We begin by choosing the master dataset and having it opened in the current Stata session. For the sake of showing an example, let's suppose we want to set `fake_data.dta` as the master dataset, and we intend to import the region-year level variables we computed in the other dataset. 

This would mean that for every region in the using dataset there will be many observations in the individual level (master) dataset to be matched. Therefore, this will be a `m:1` merge.  


In [8]:
use fake_data, clear

The variables we use to link both datasets have to be the unique identifiers that are present in both datasets. In this case, these variables are `region year` (notice that `workerid` does not exist in the region-level dataset).

In [10]:
merge m:1 region year using region_year_data


    Result                           # of obs.
    -----------------------------------------
    not matched                       406,963
        from master                   406,963  (_merge==1)
        from using                          0  (_merge==2)

    matched                         2,454,809  (_merge==3)
    -----------------------------------------


Let's analyze the table above. It says that there were 406,963 observations in the master data couldn't be matched to any observation in the using dataset. This is due to the fact that our dataset at the region-year level does not have information for some years. 

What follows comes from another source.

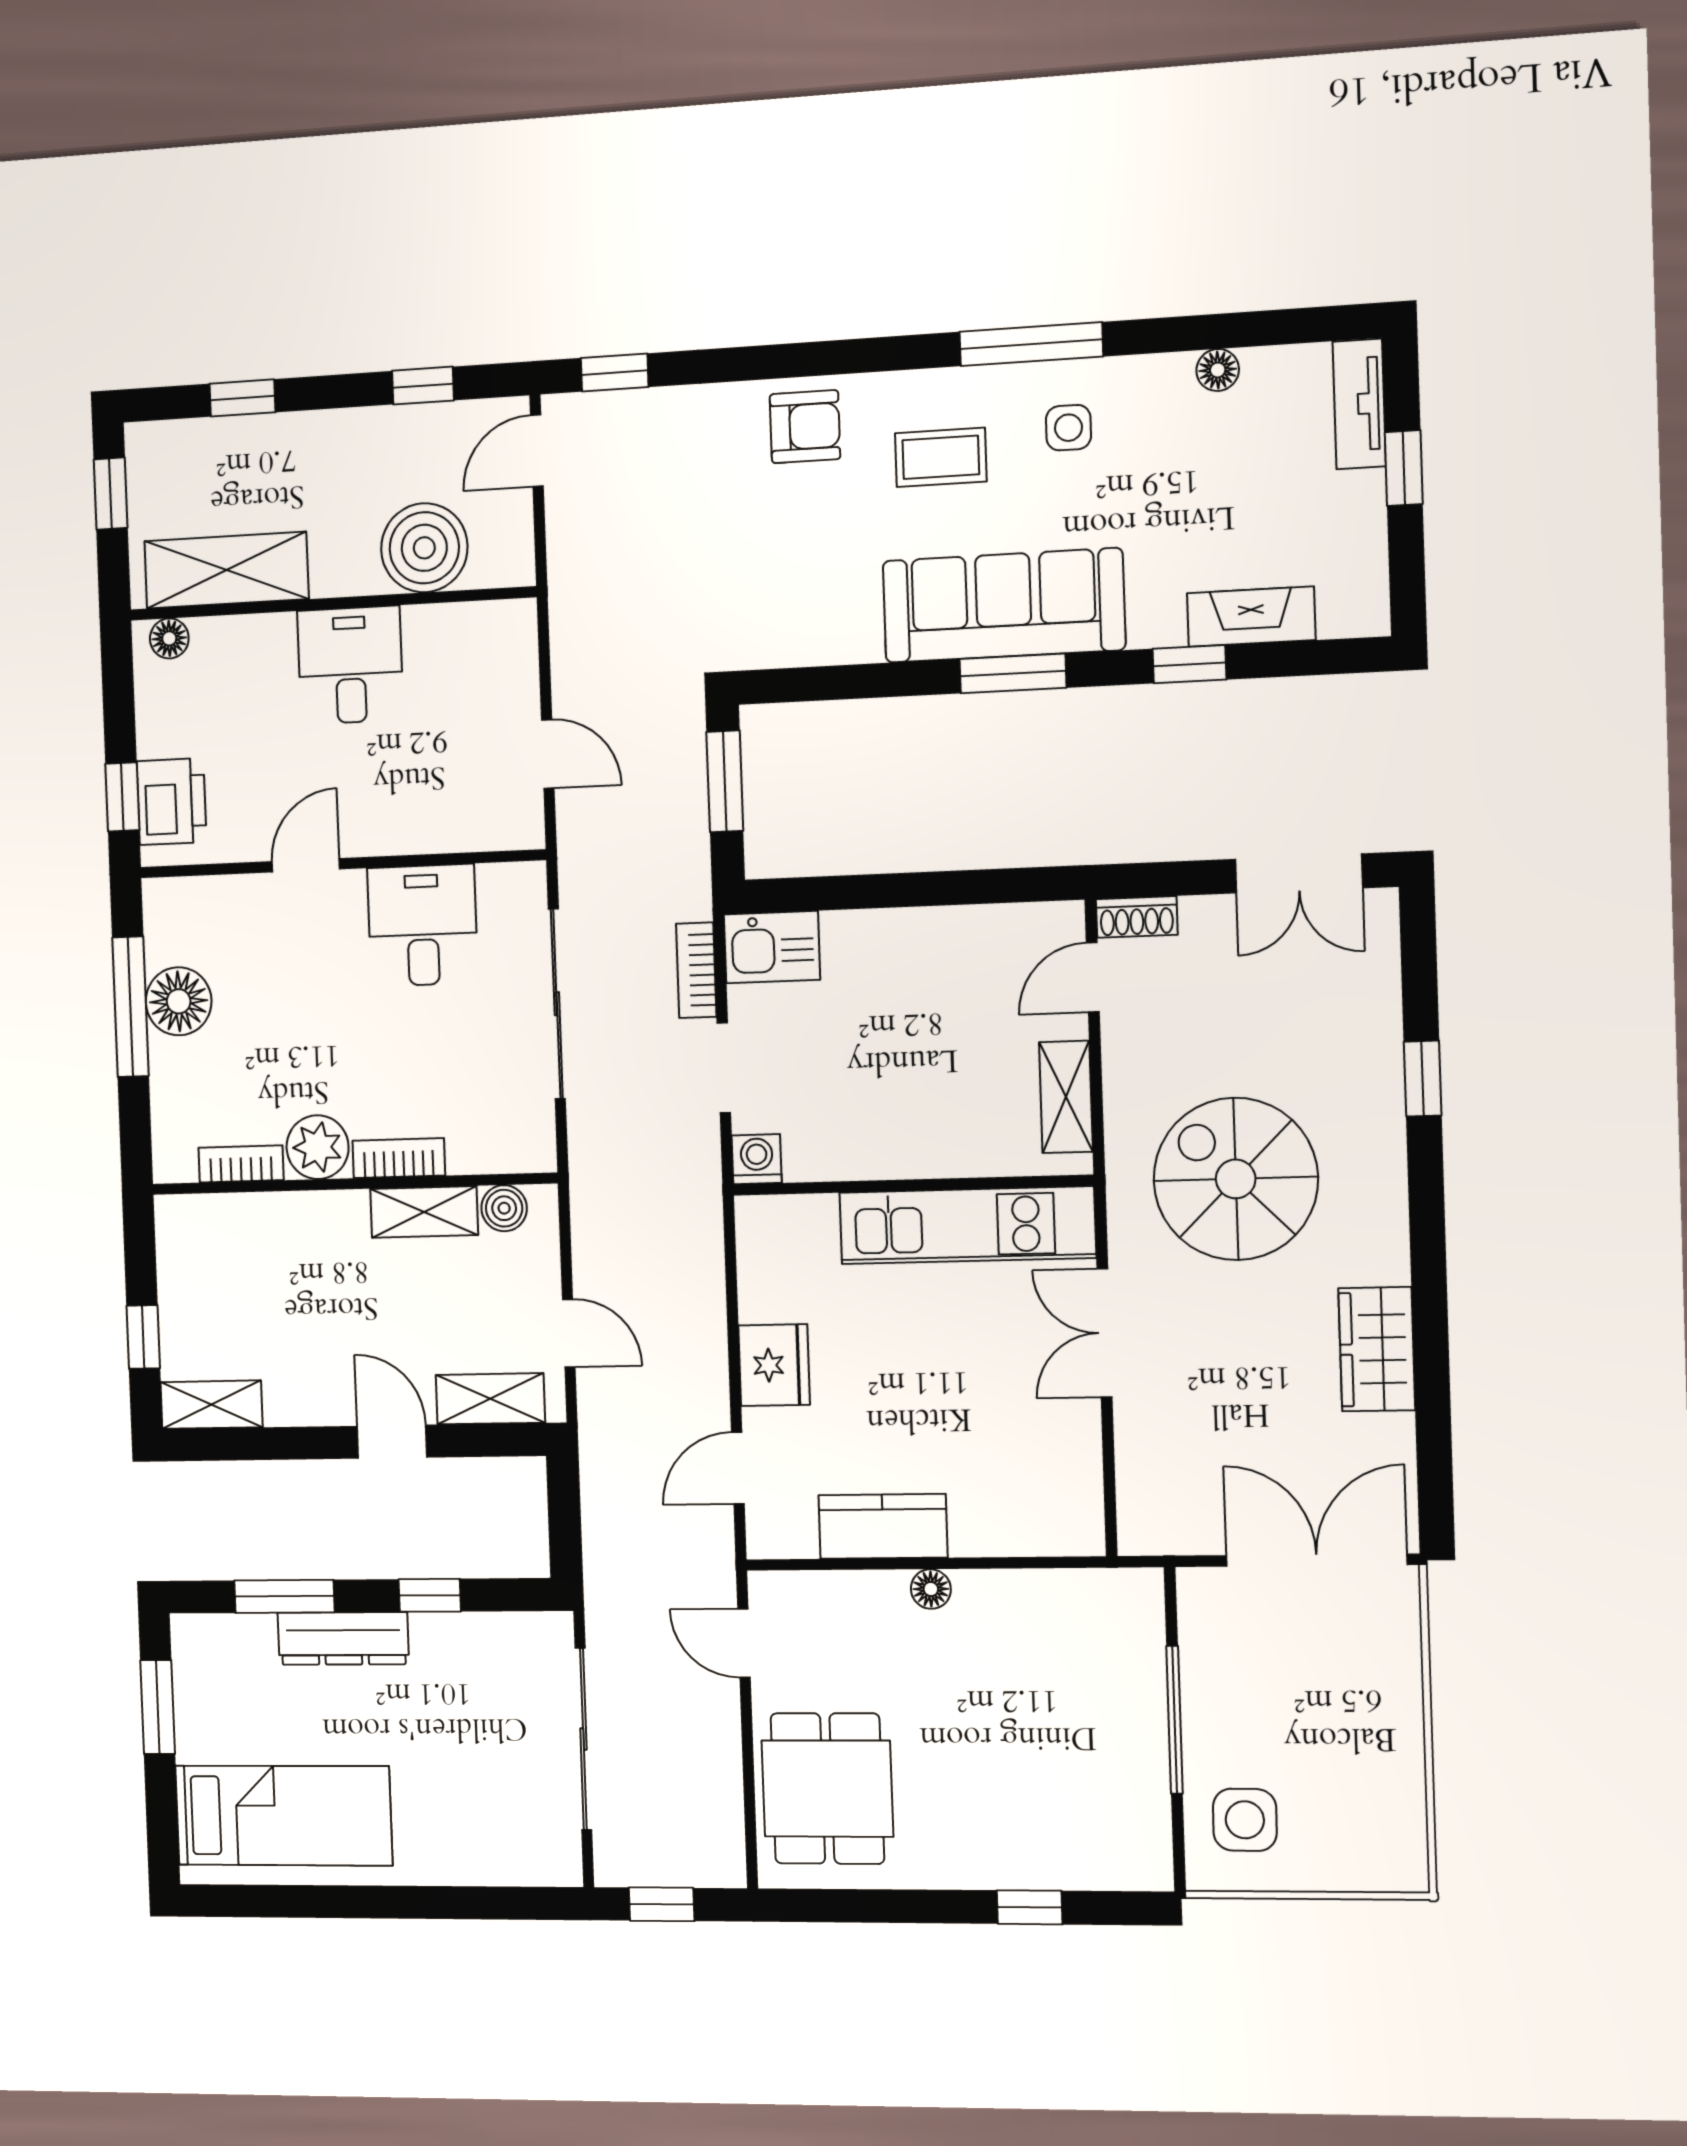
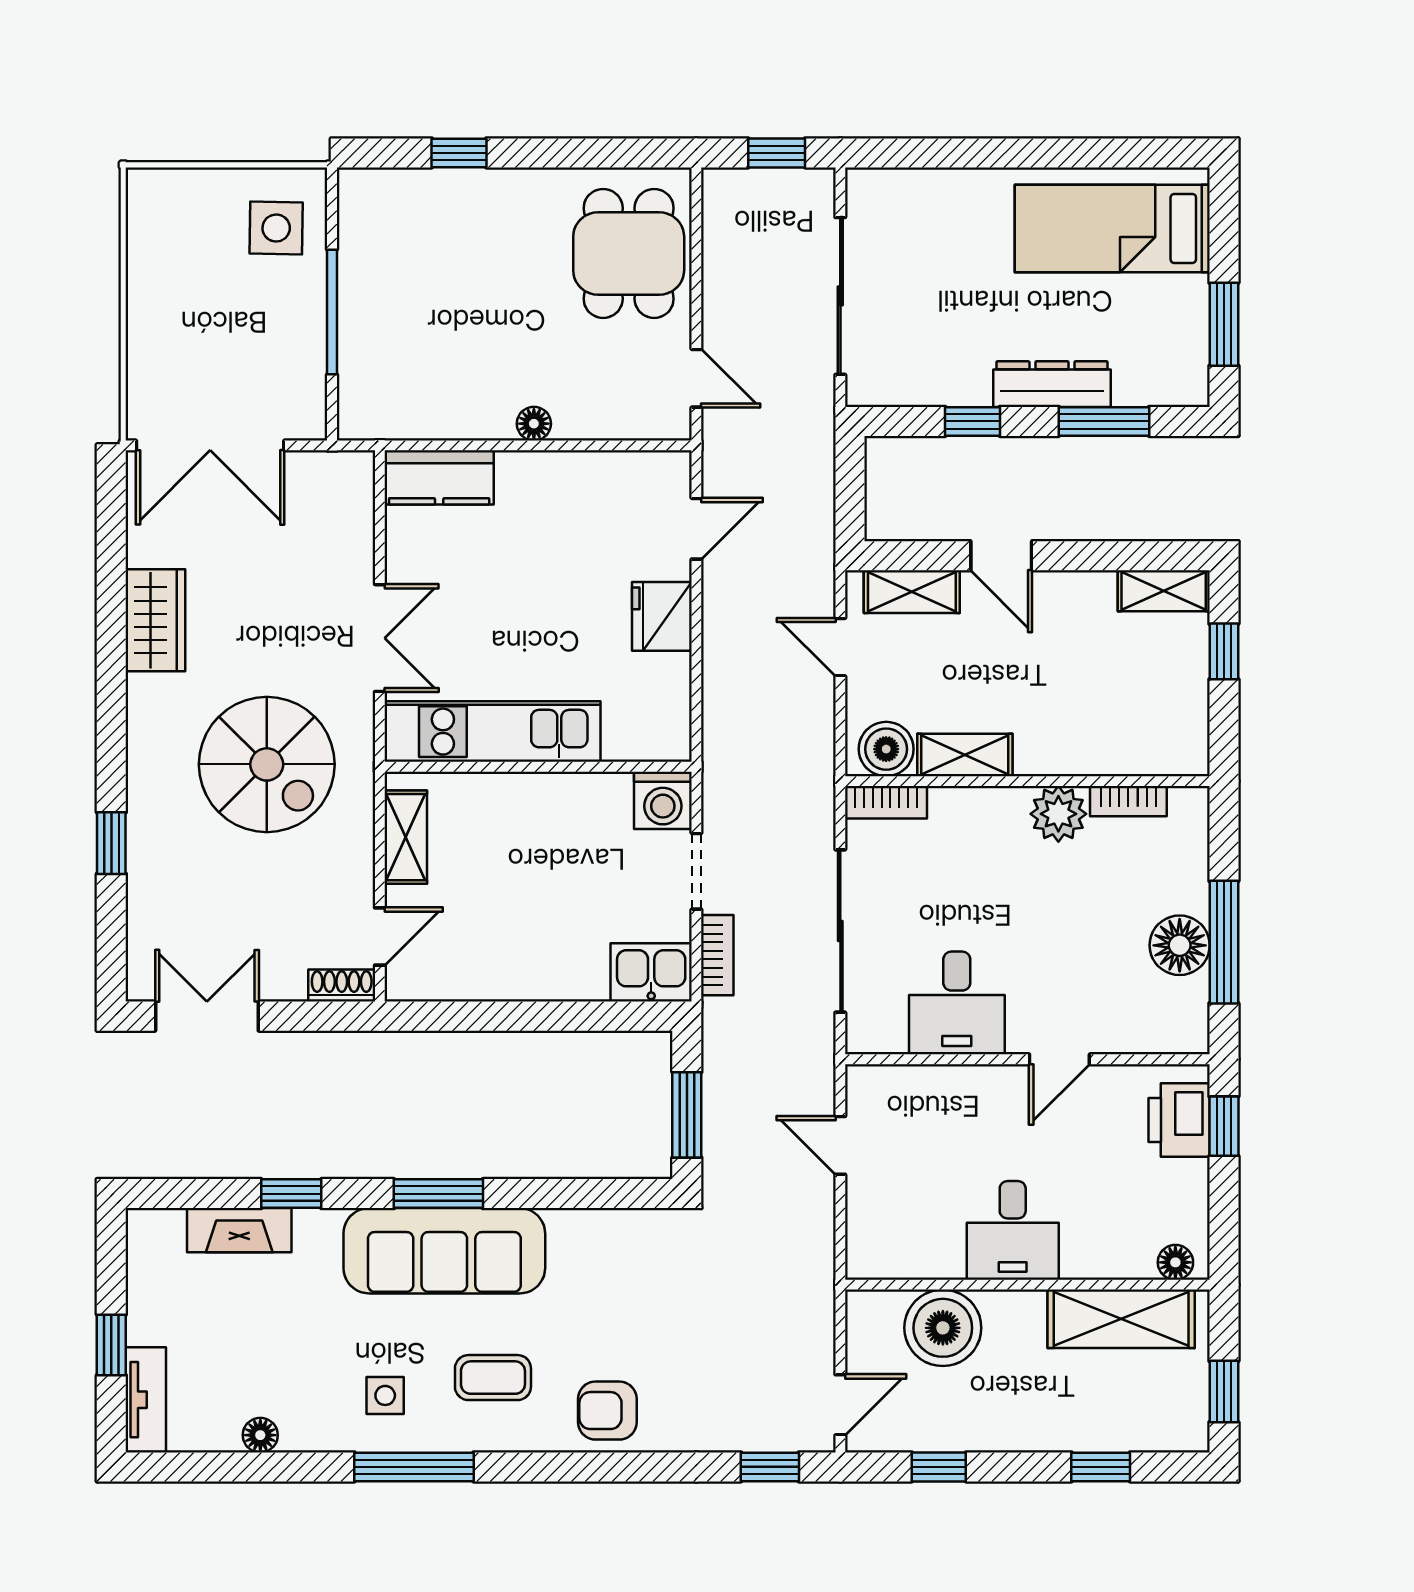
bookcase: (399, 1158) -> (886, 802), moved
washing machine: (757, 1159) -> (663, 800), width x1.38, depth x1.38
boiler: (504, 1208) -> (886, 749), width x1.36, depth x1.36
kitchen counter: (883, 1526) -> (439, 477), moved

Furthermore, the previous table shows that every observation from the using dataset got matched to some observation in the master dataset. The total number of matched observations is roughly 2.5 million. All of this information gets recorded into a new varible named `_merge`. Because of this, it is good practice to write `cap drop _merge` before running a merge command or use the `nogen` option of this command. 

Would we get the same results if we switched the master and using datasets?

In [13]:
use region_year_data, clear
merge 1:m region year using fake_data




    Result                           # of obs.
    -----------------------------------------
    not matched                       406,963
        from master                         0  (_merge==1)
        from using                    406,963  (_merge==2)

    matched                         2,454,809  (_merge==3)
    -----------------------------------------


Indeed, we get the same information. We typically want to restrict to observations that were correctly matched across datasets.

In [14]:
keep if _merge==3

(406,963 observations deleted)


## 8.2 Append

Adding new information is very simple compared to the previous command. When we have a master dataset opened in our session, we can add new informations from another dataset using the `append` command. 

The syntax is simpler than merge 

```
    append using new_dataset
```


This command will add new observations to the variables that are named *the same* across both datasets.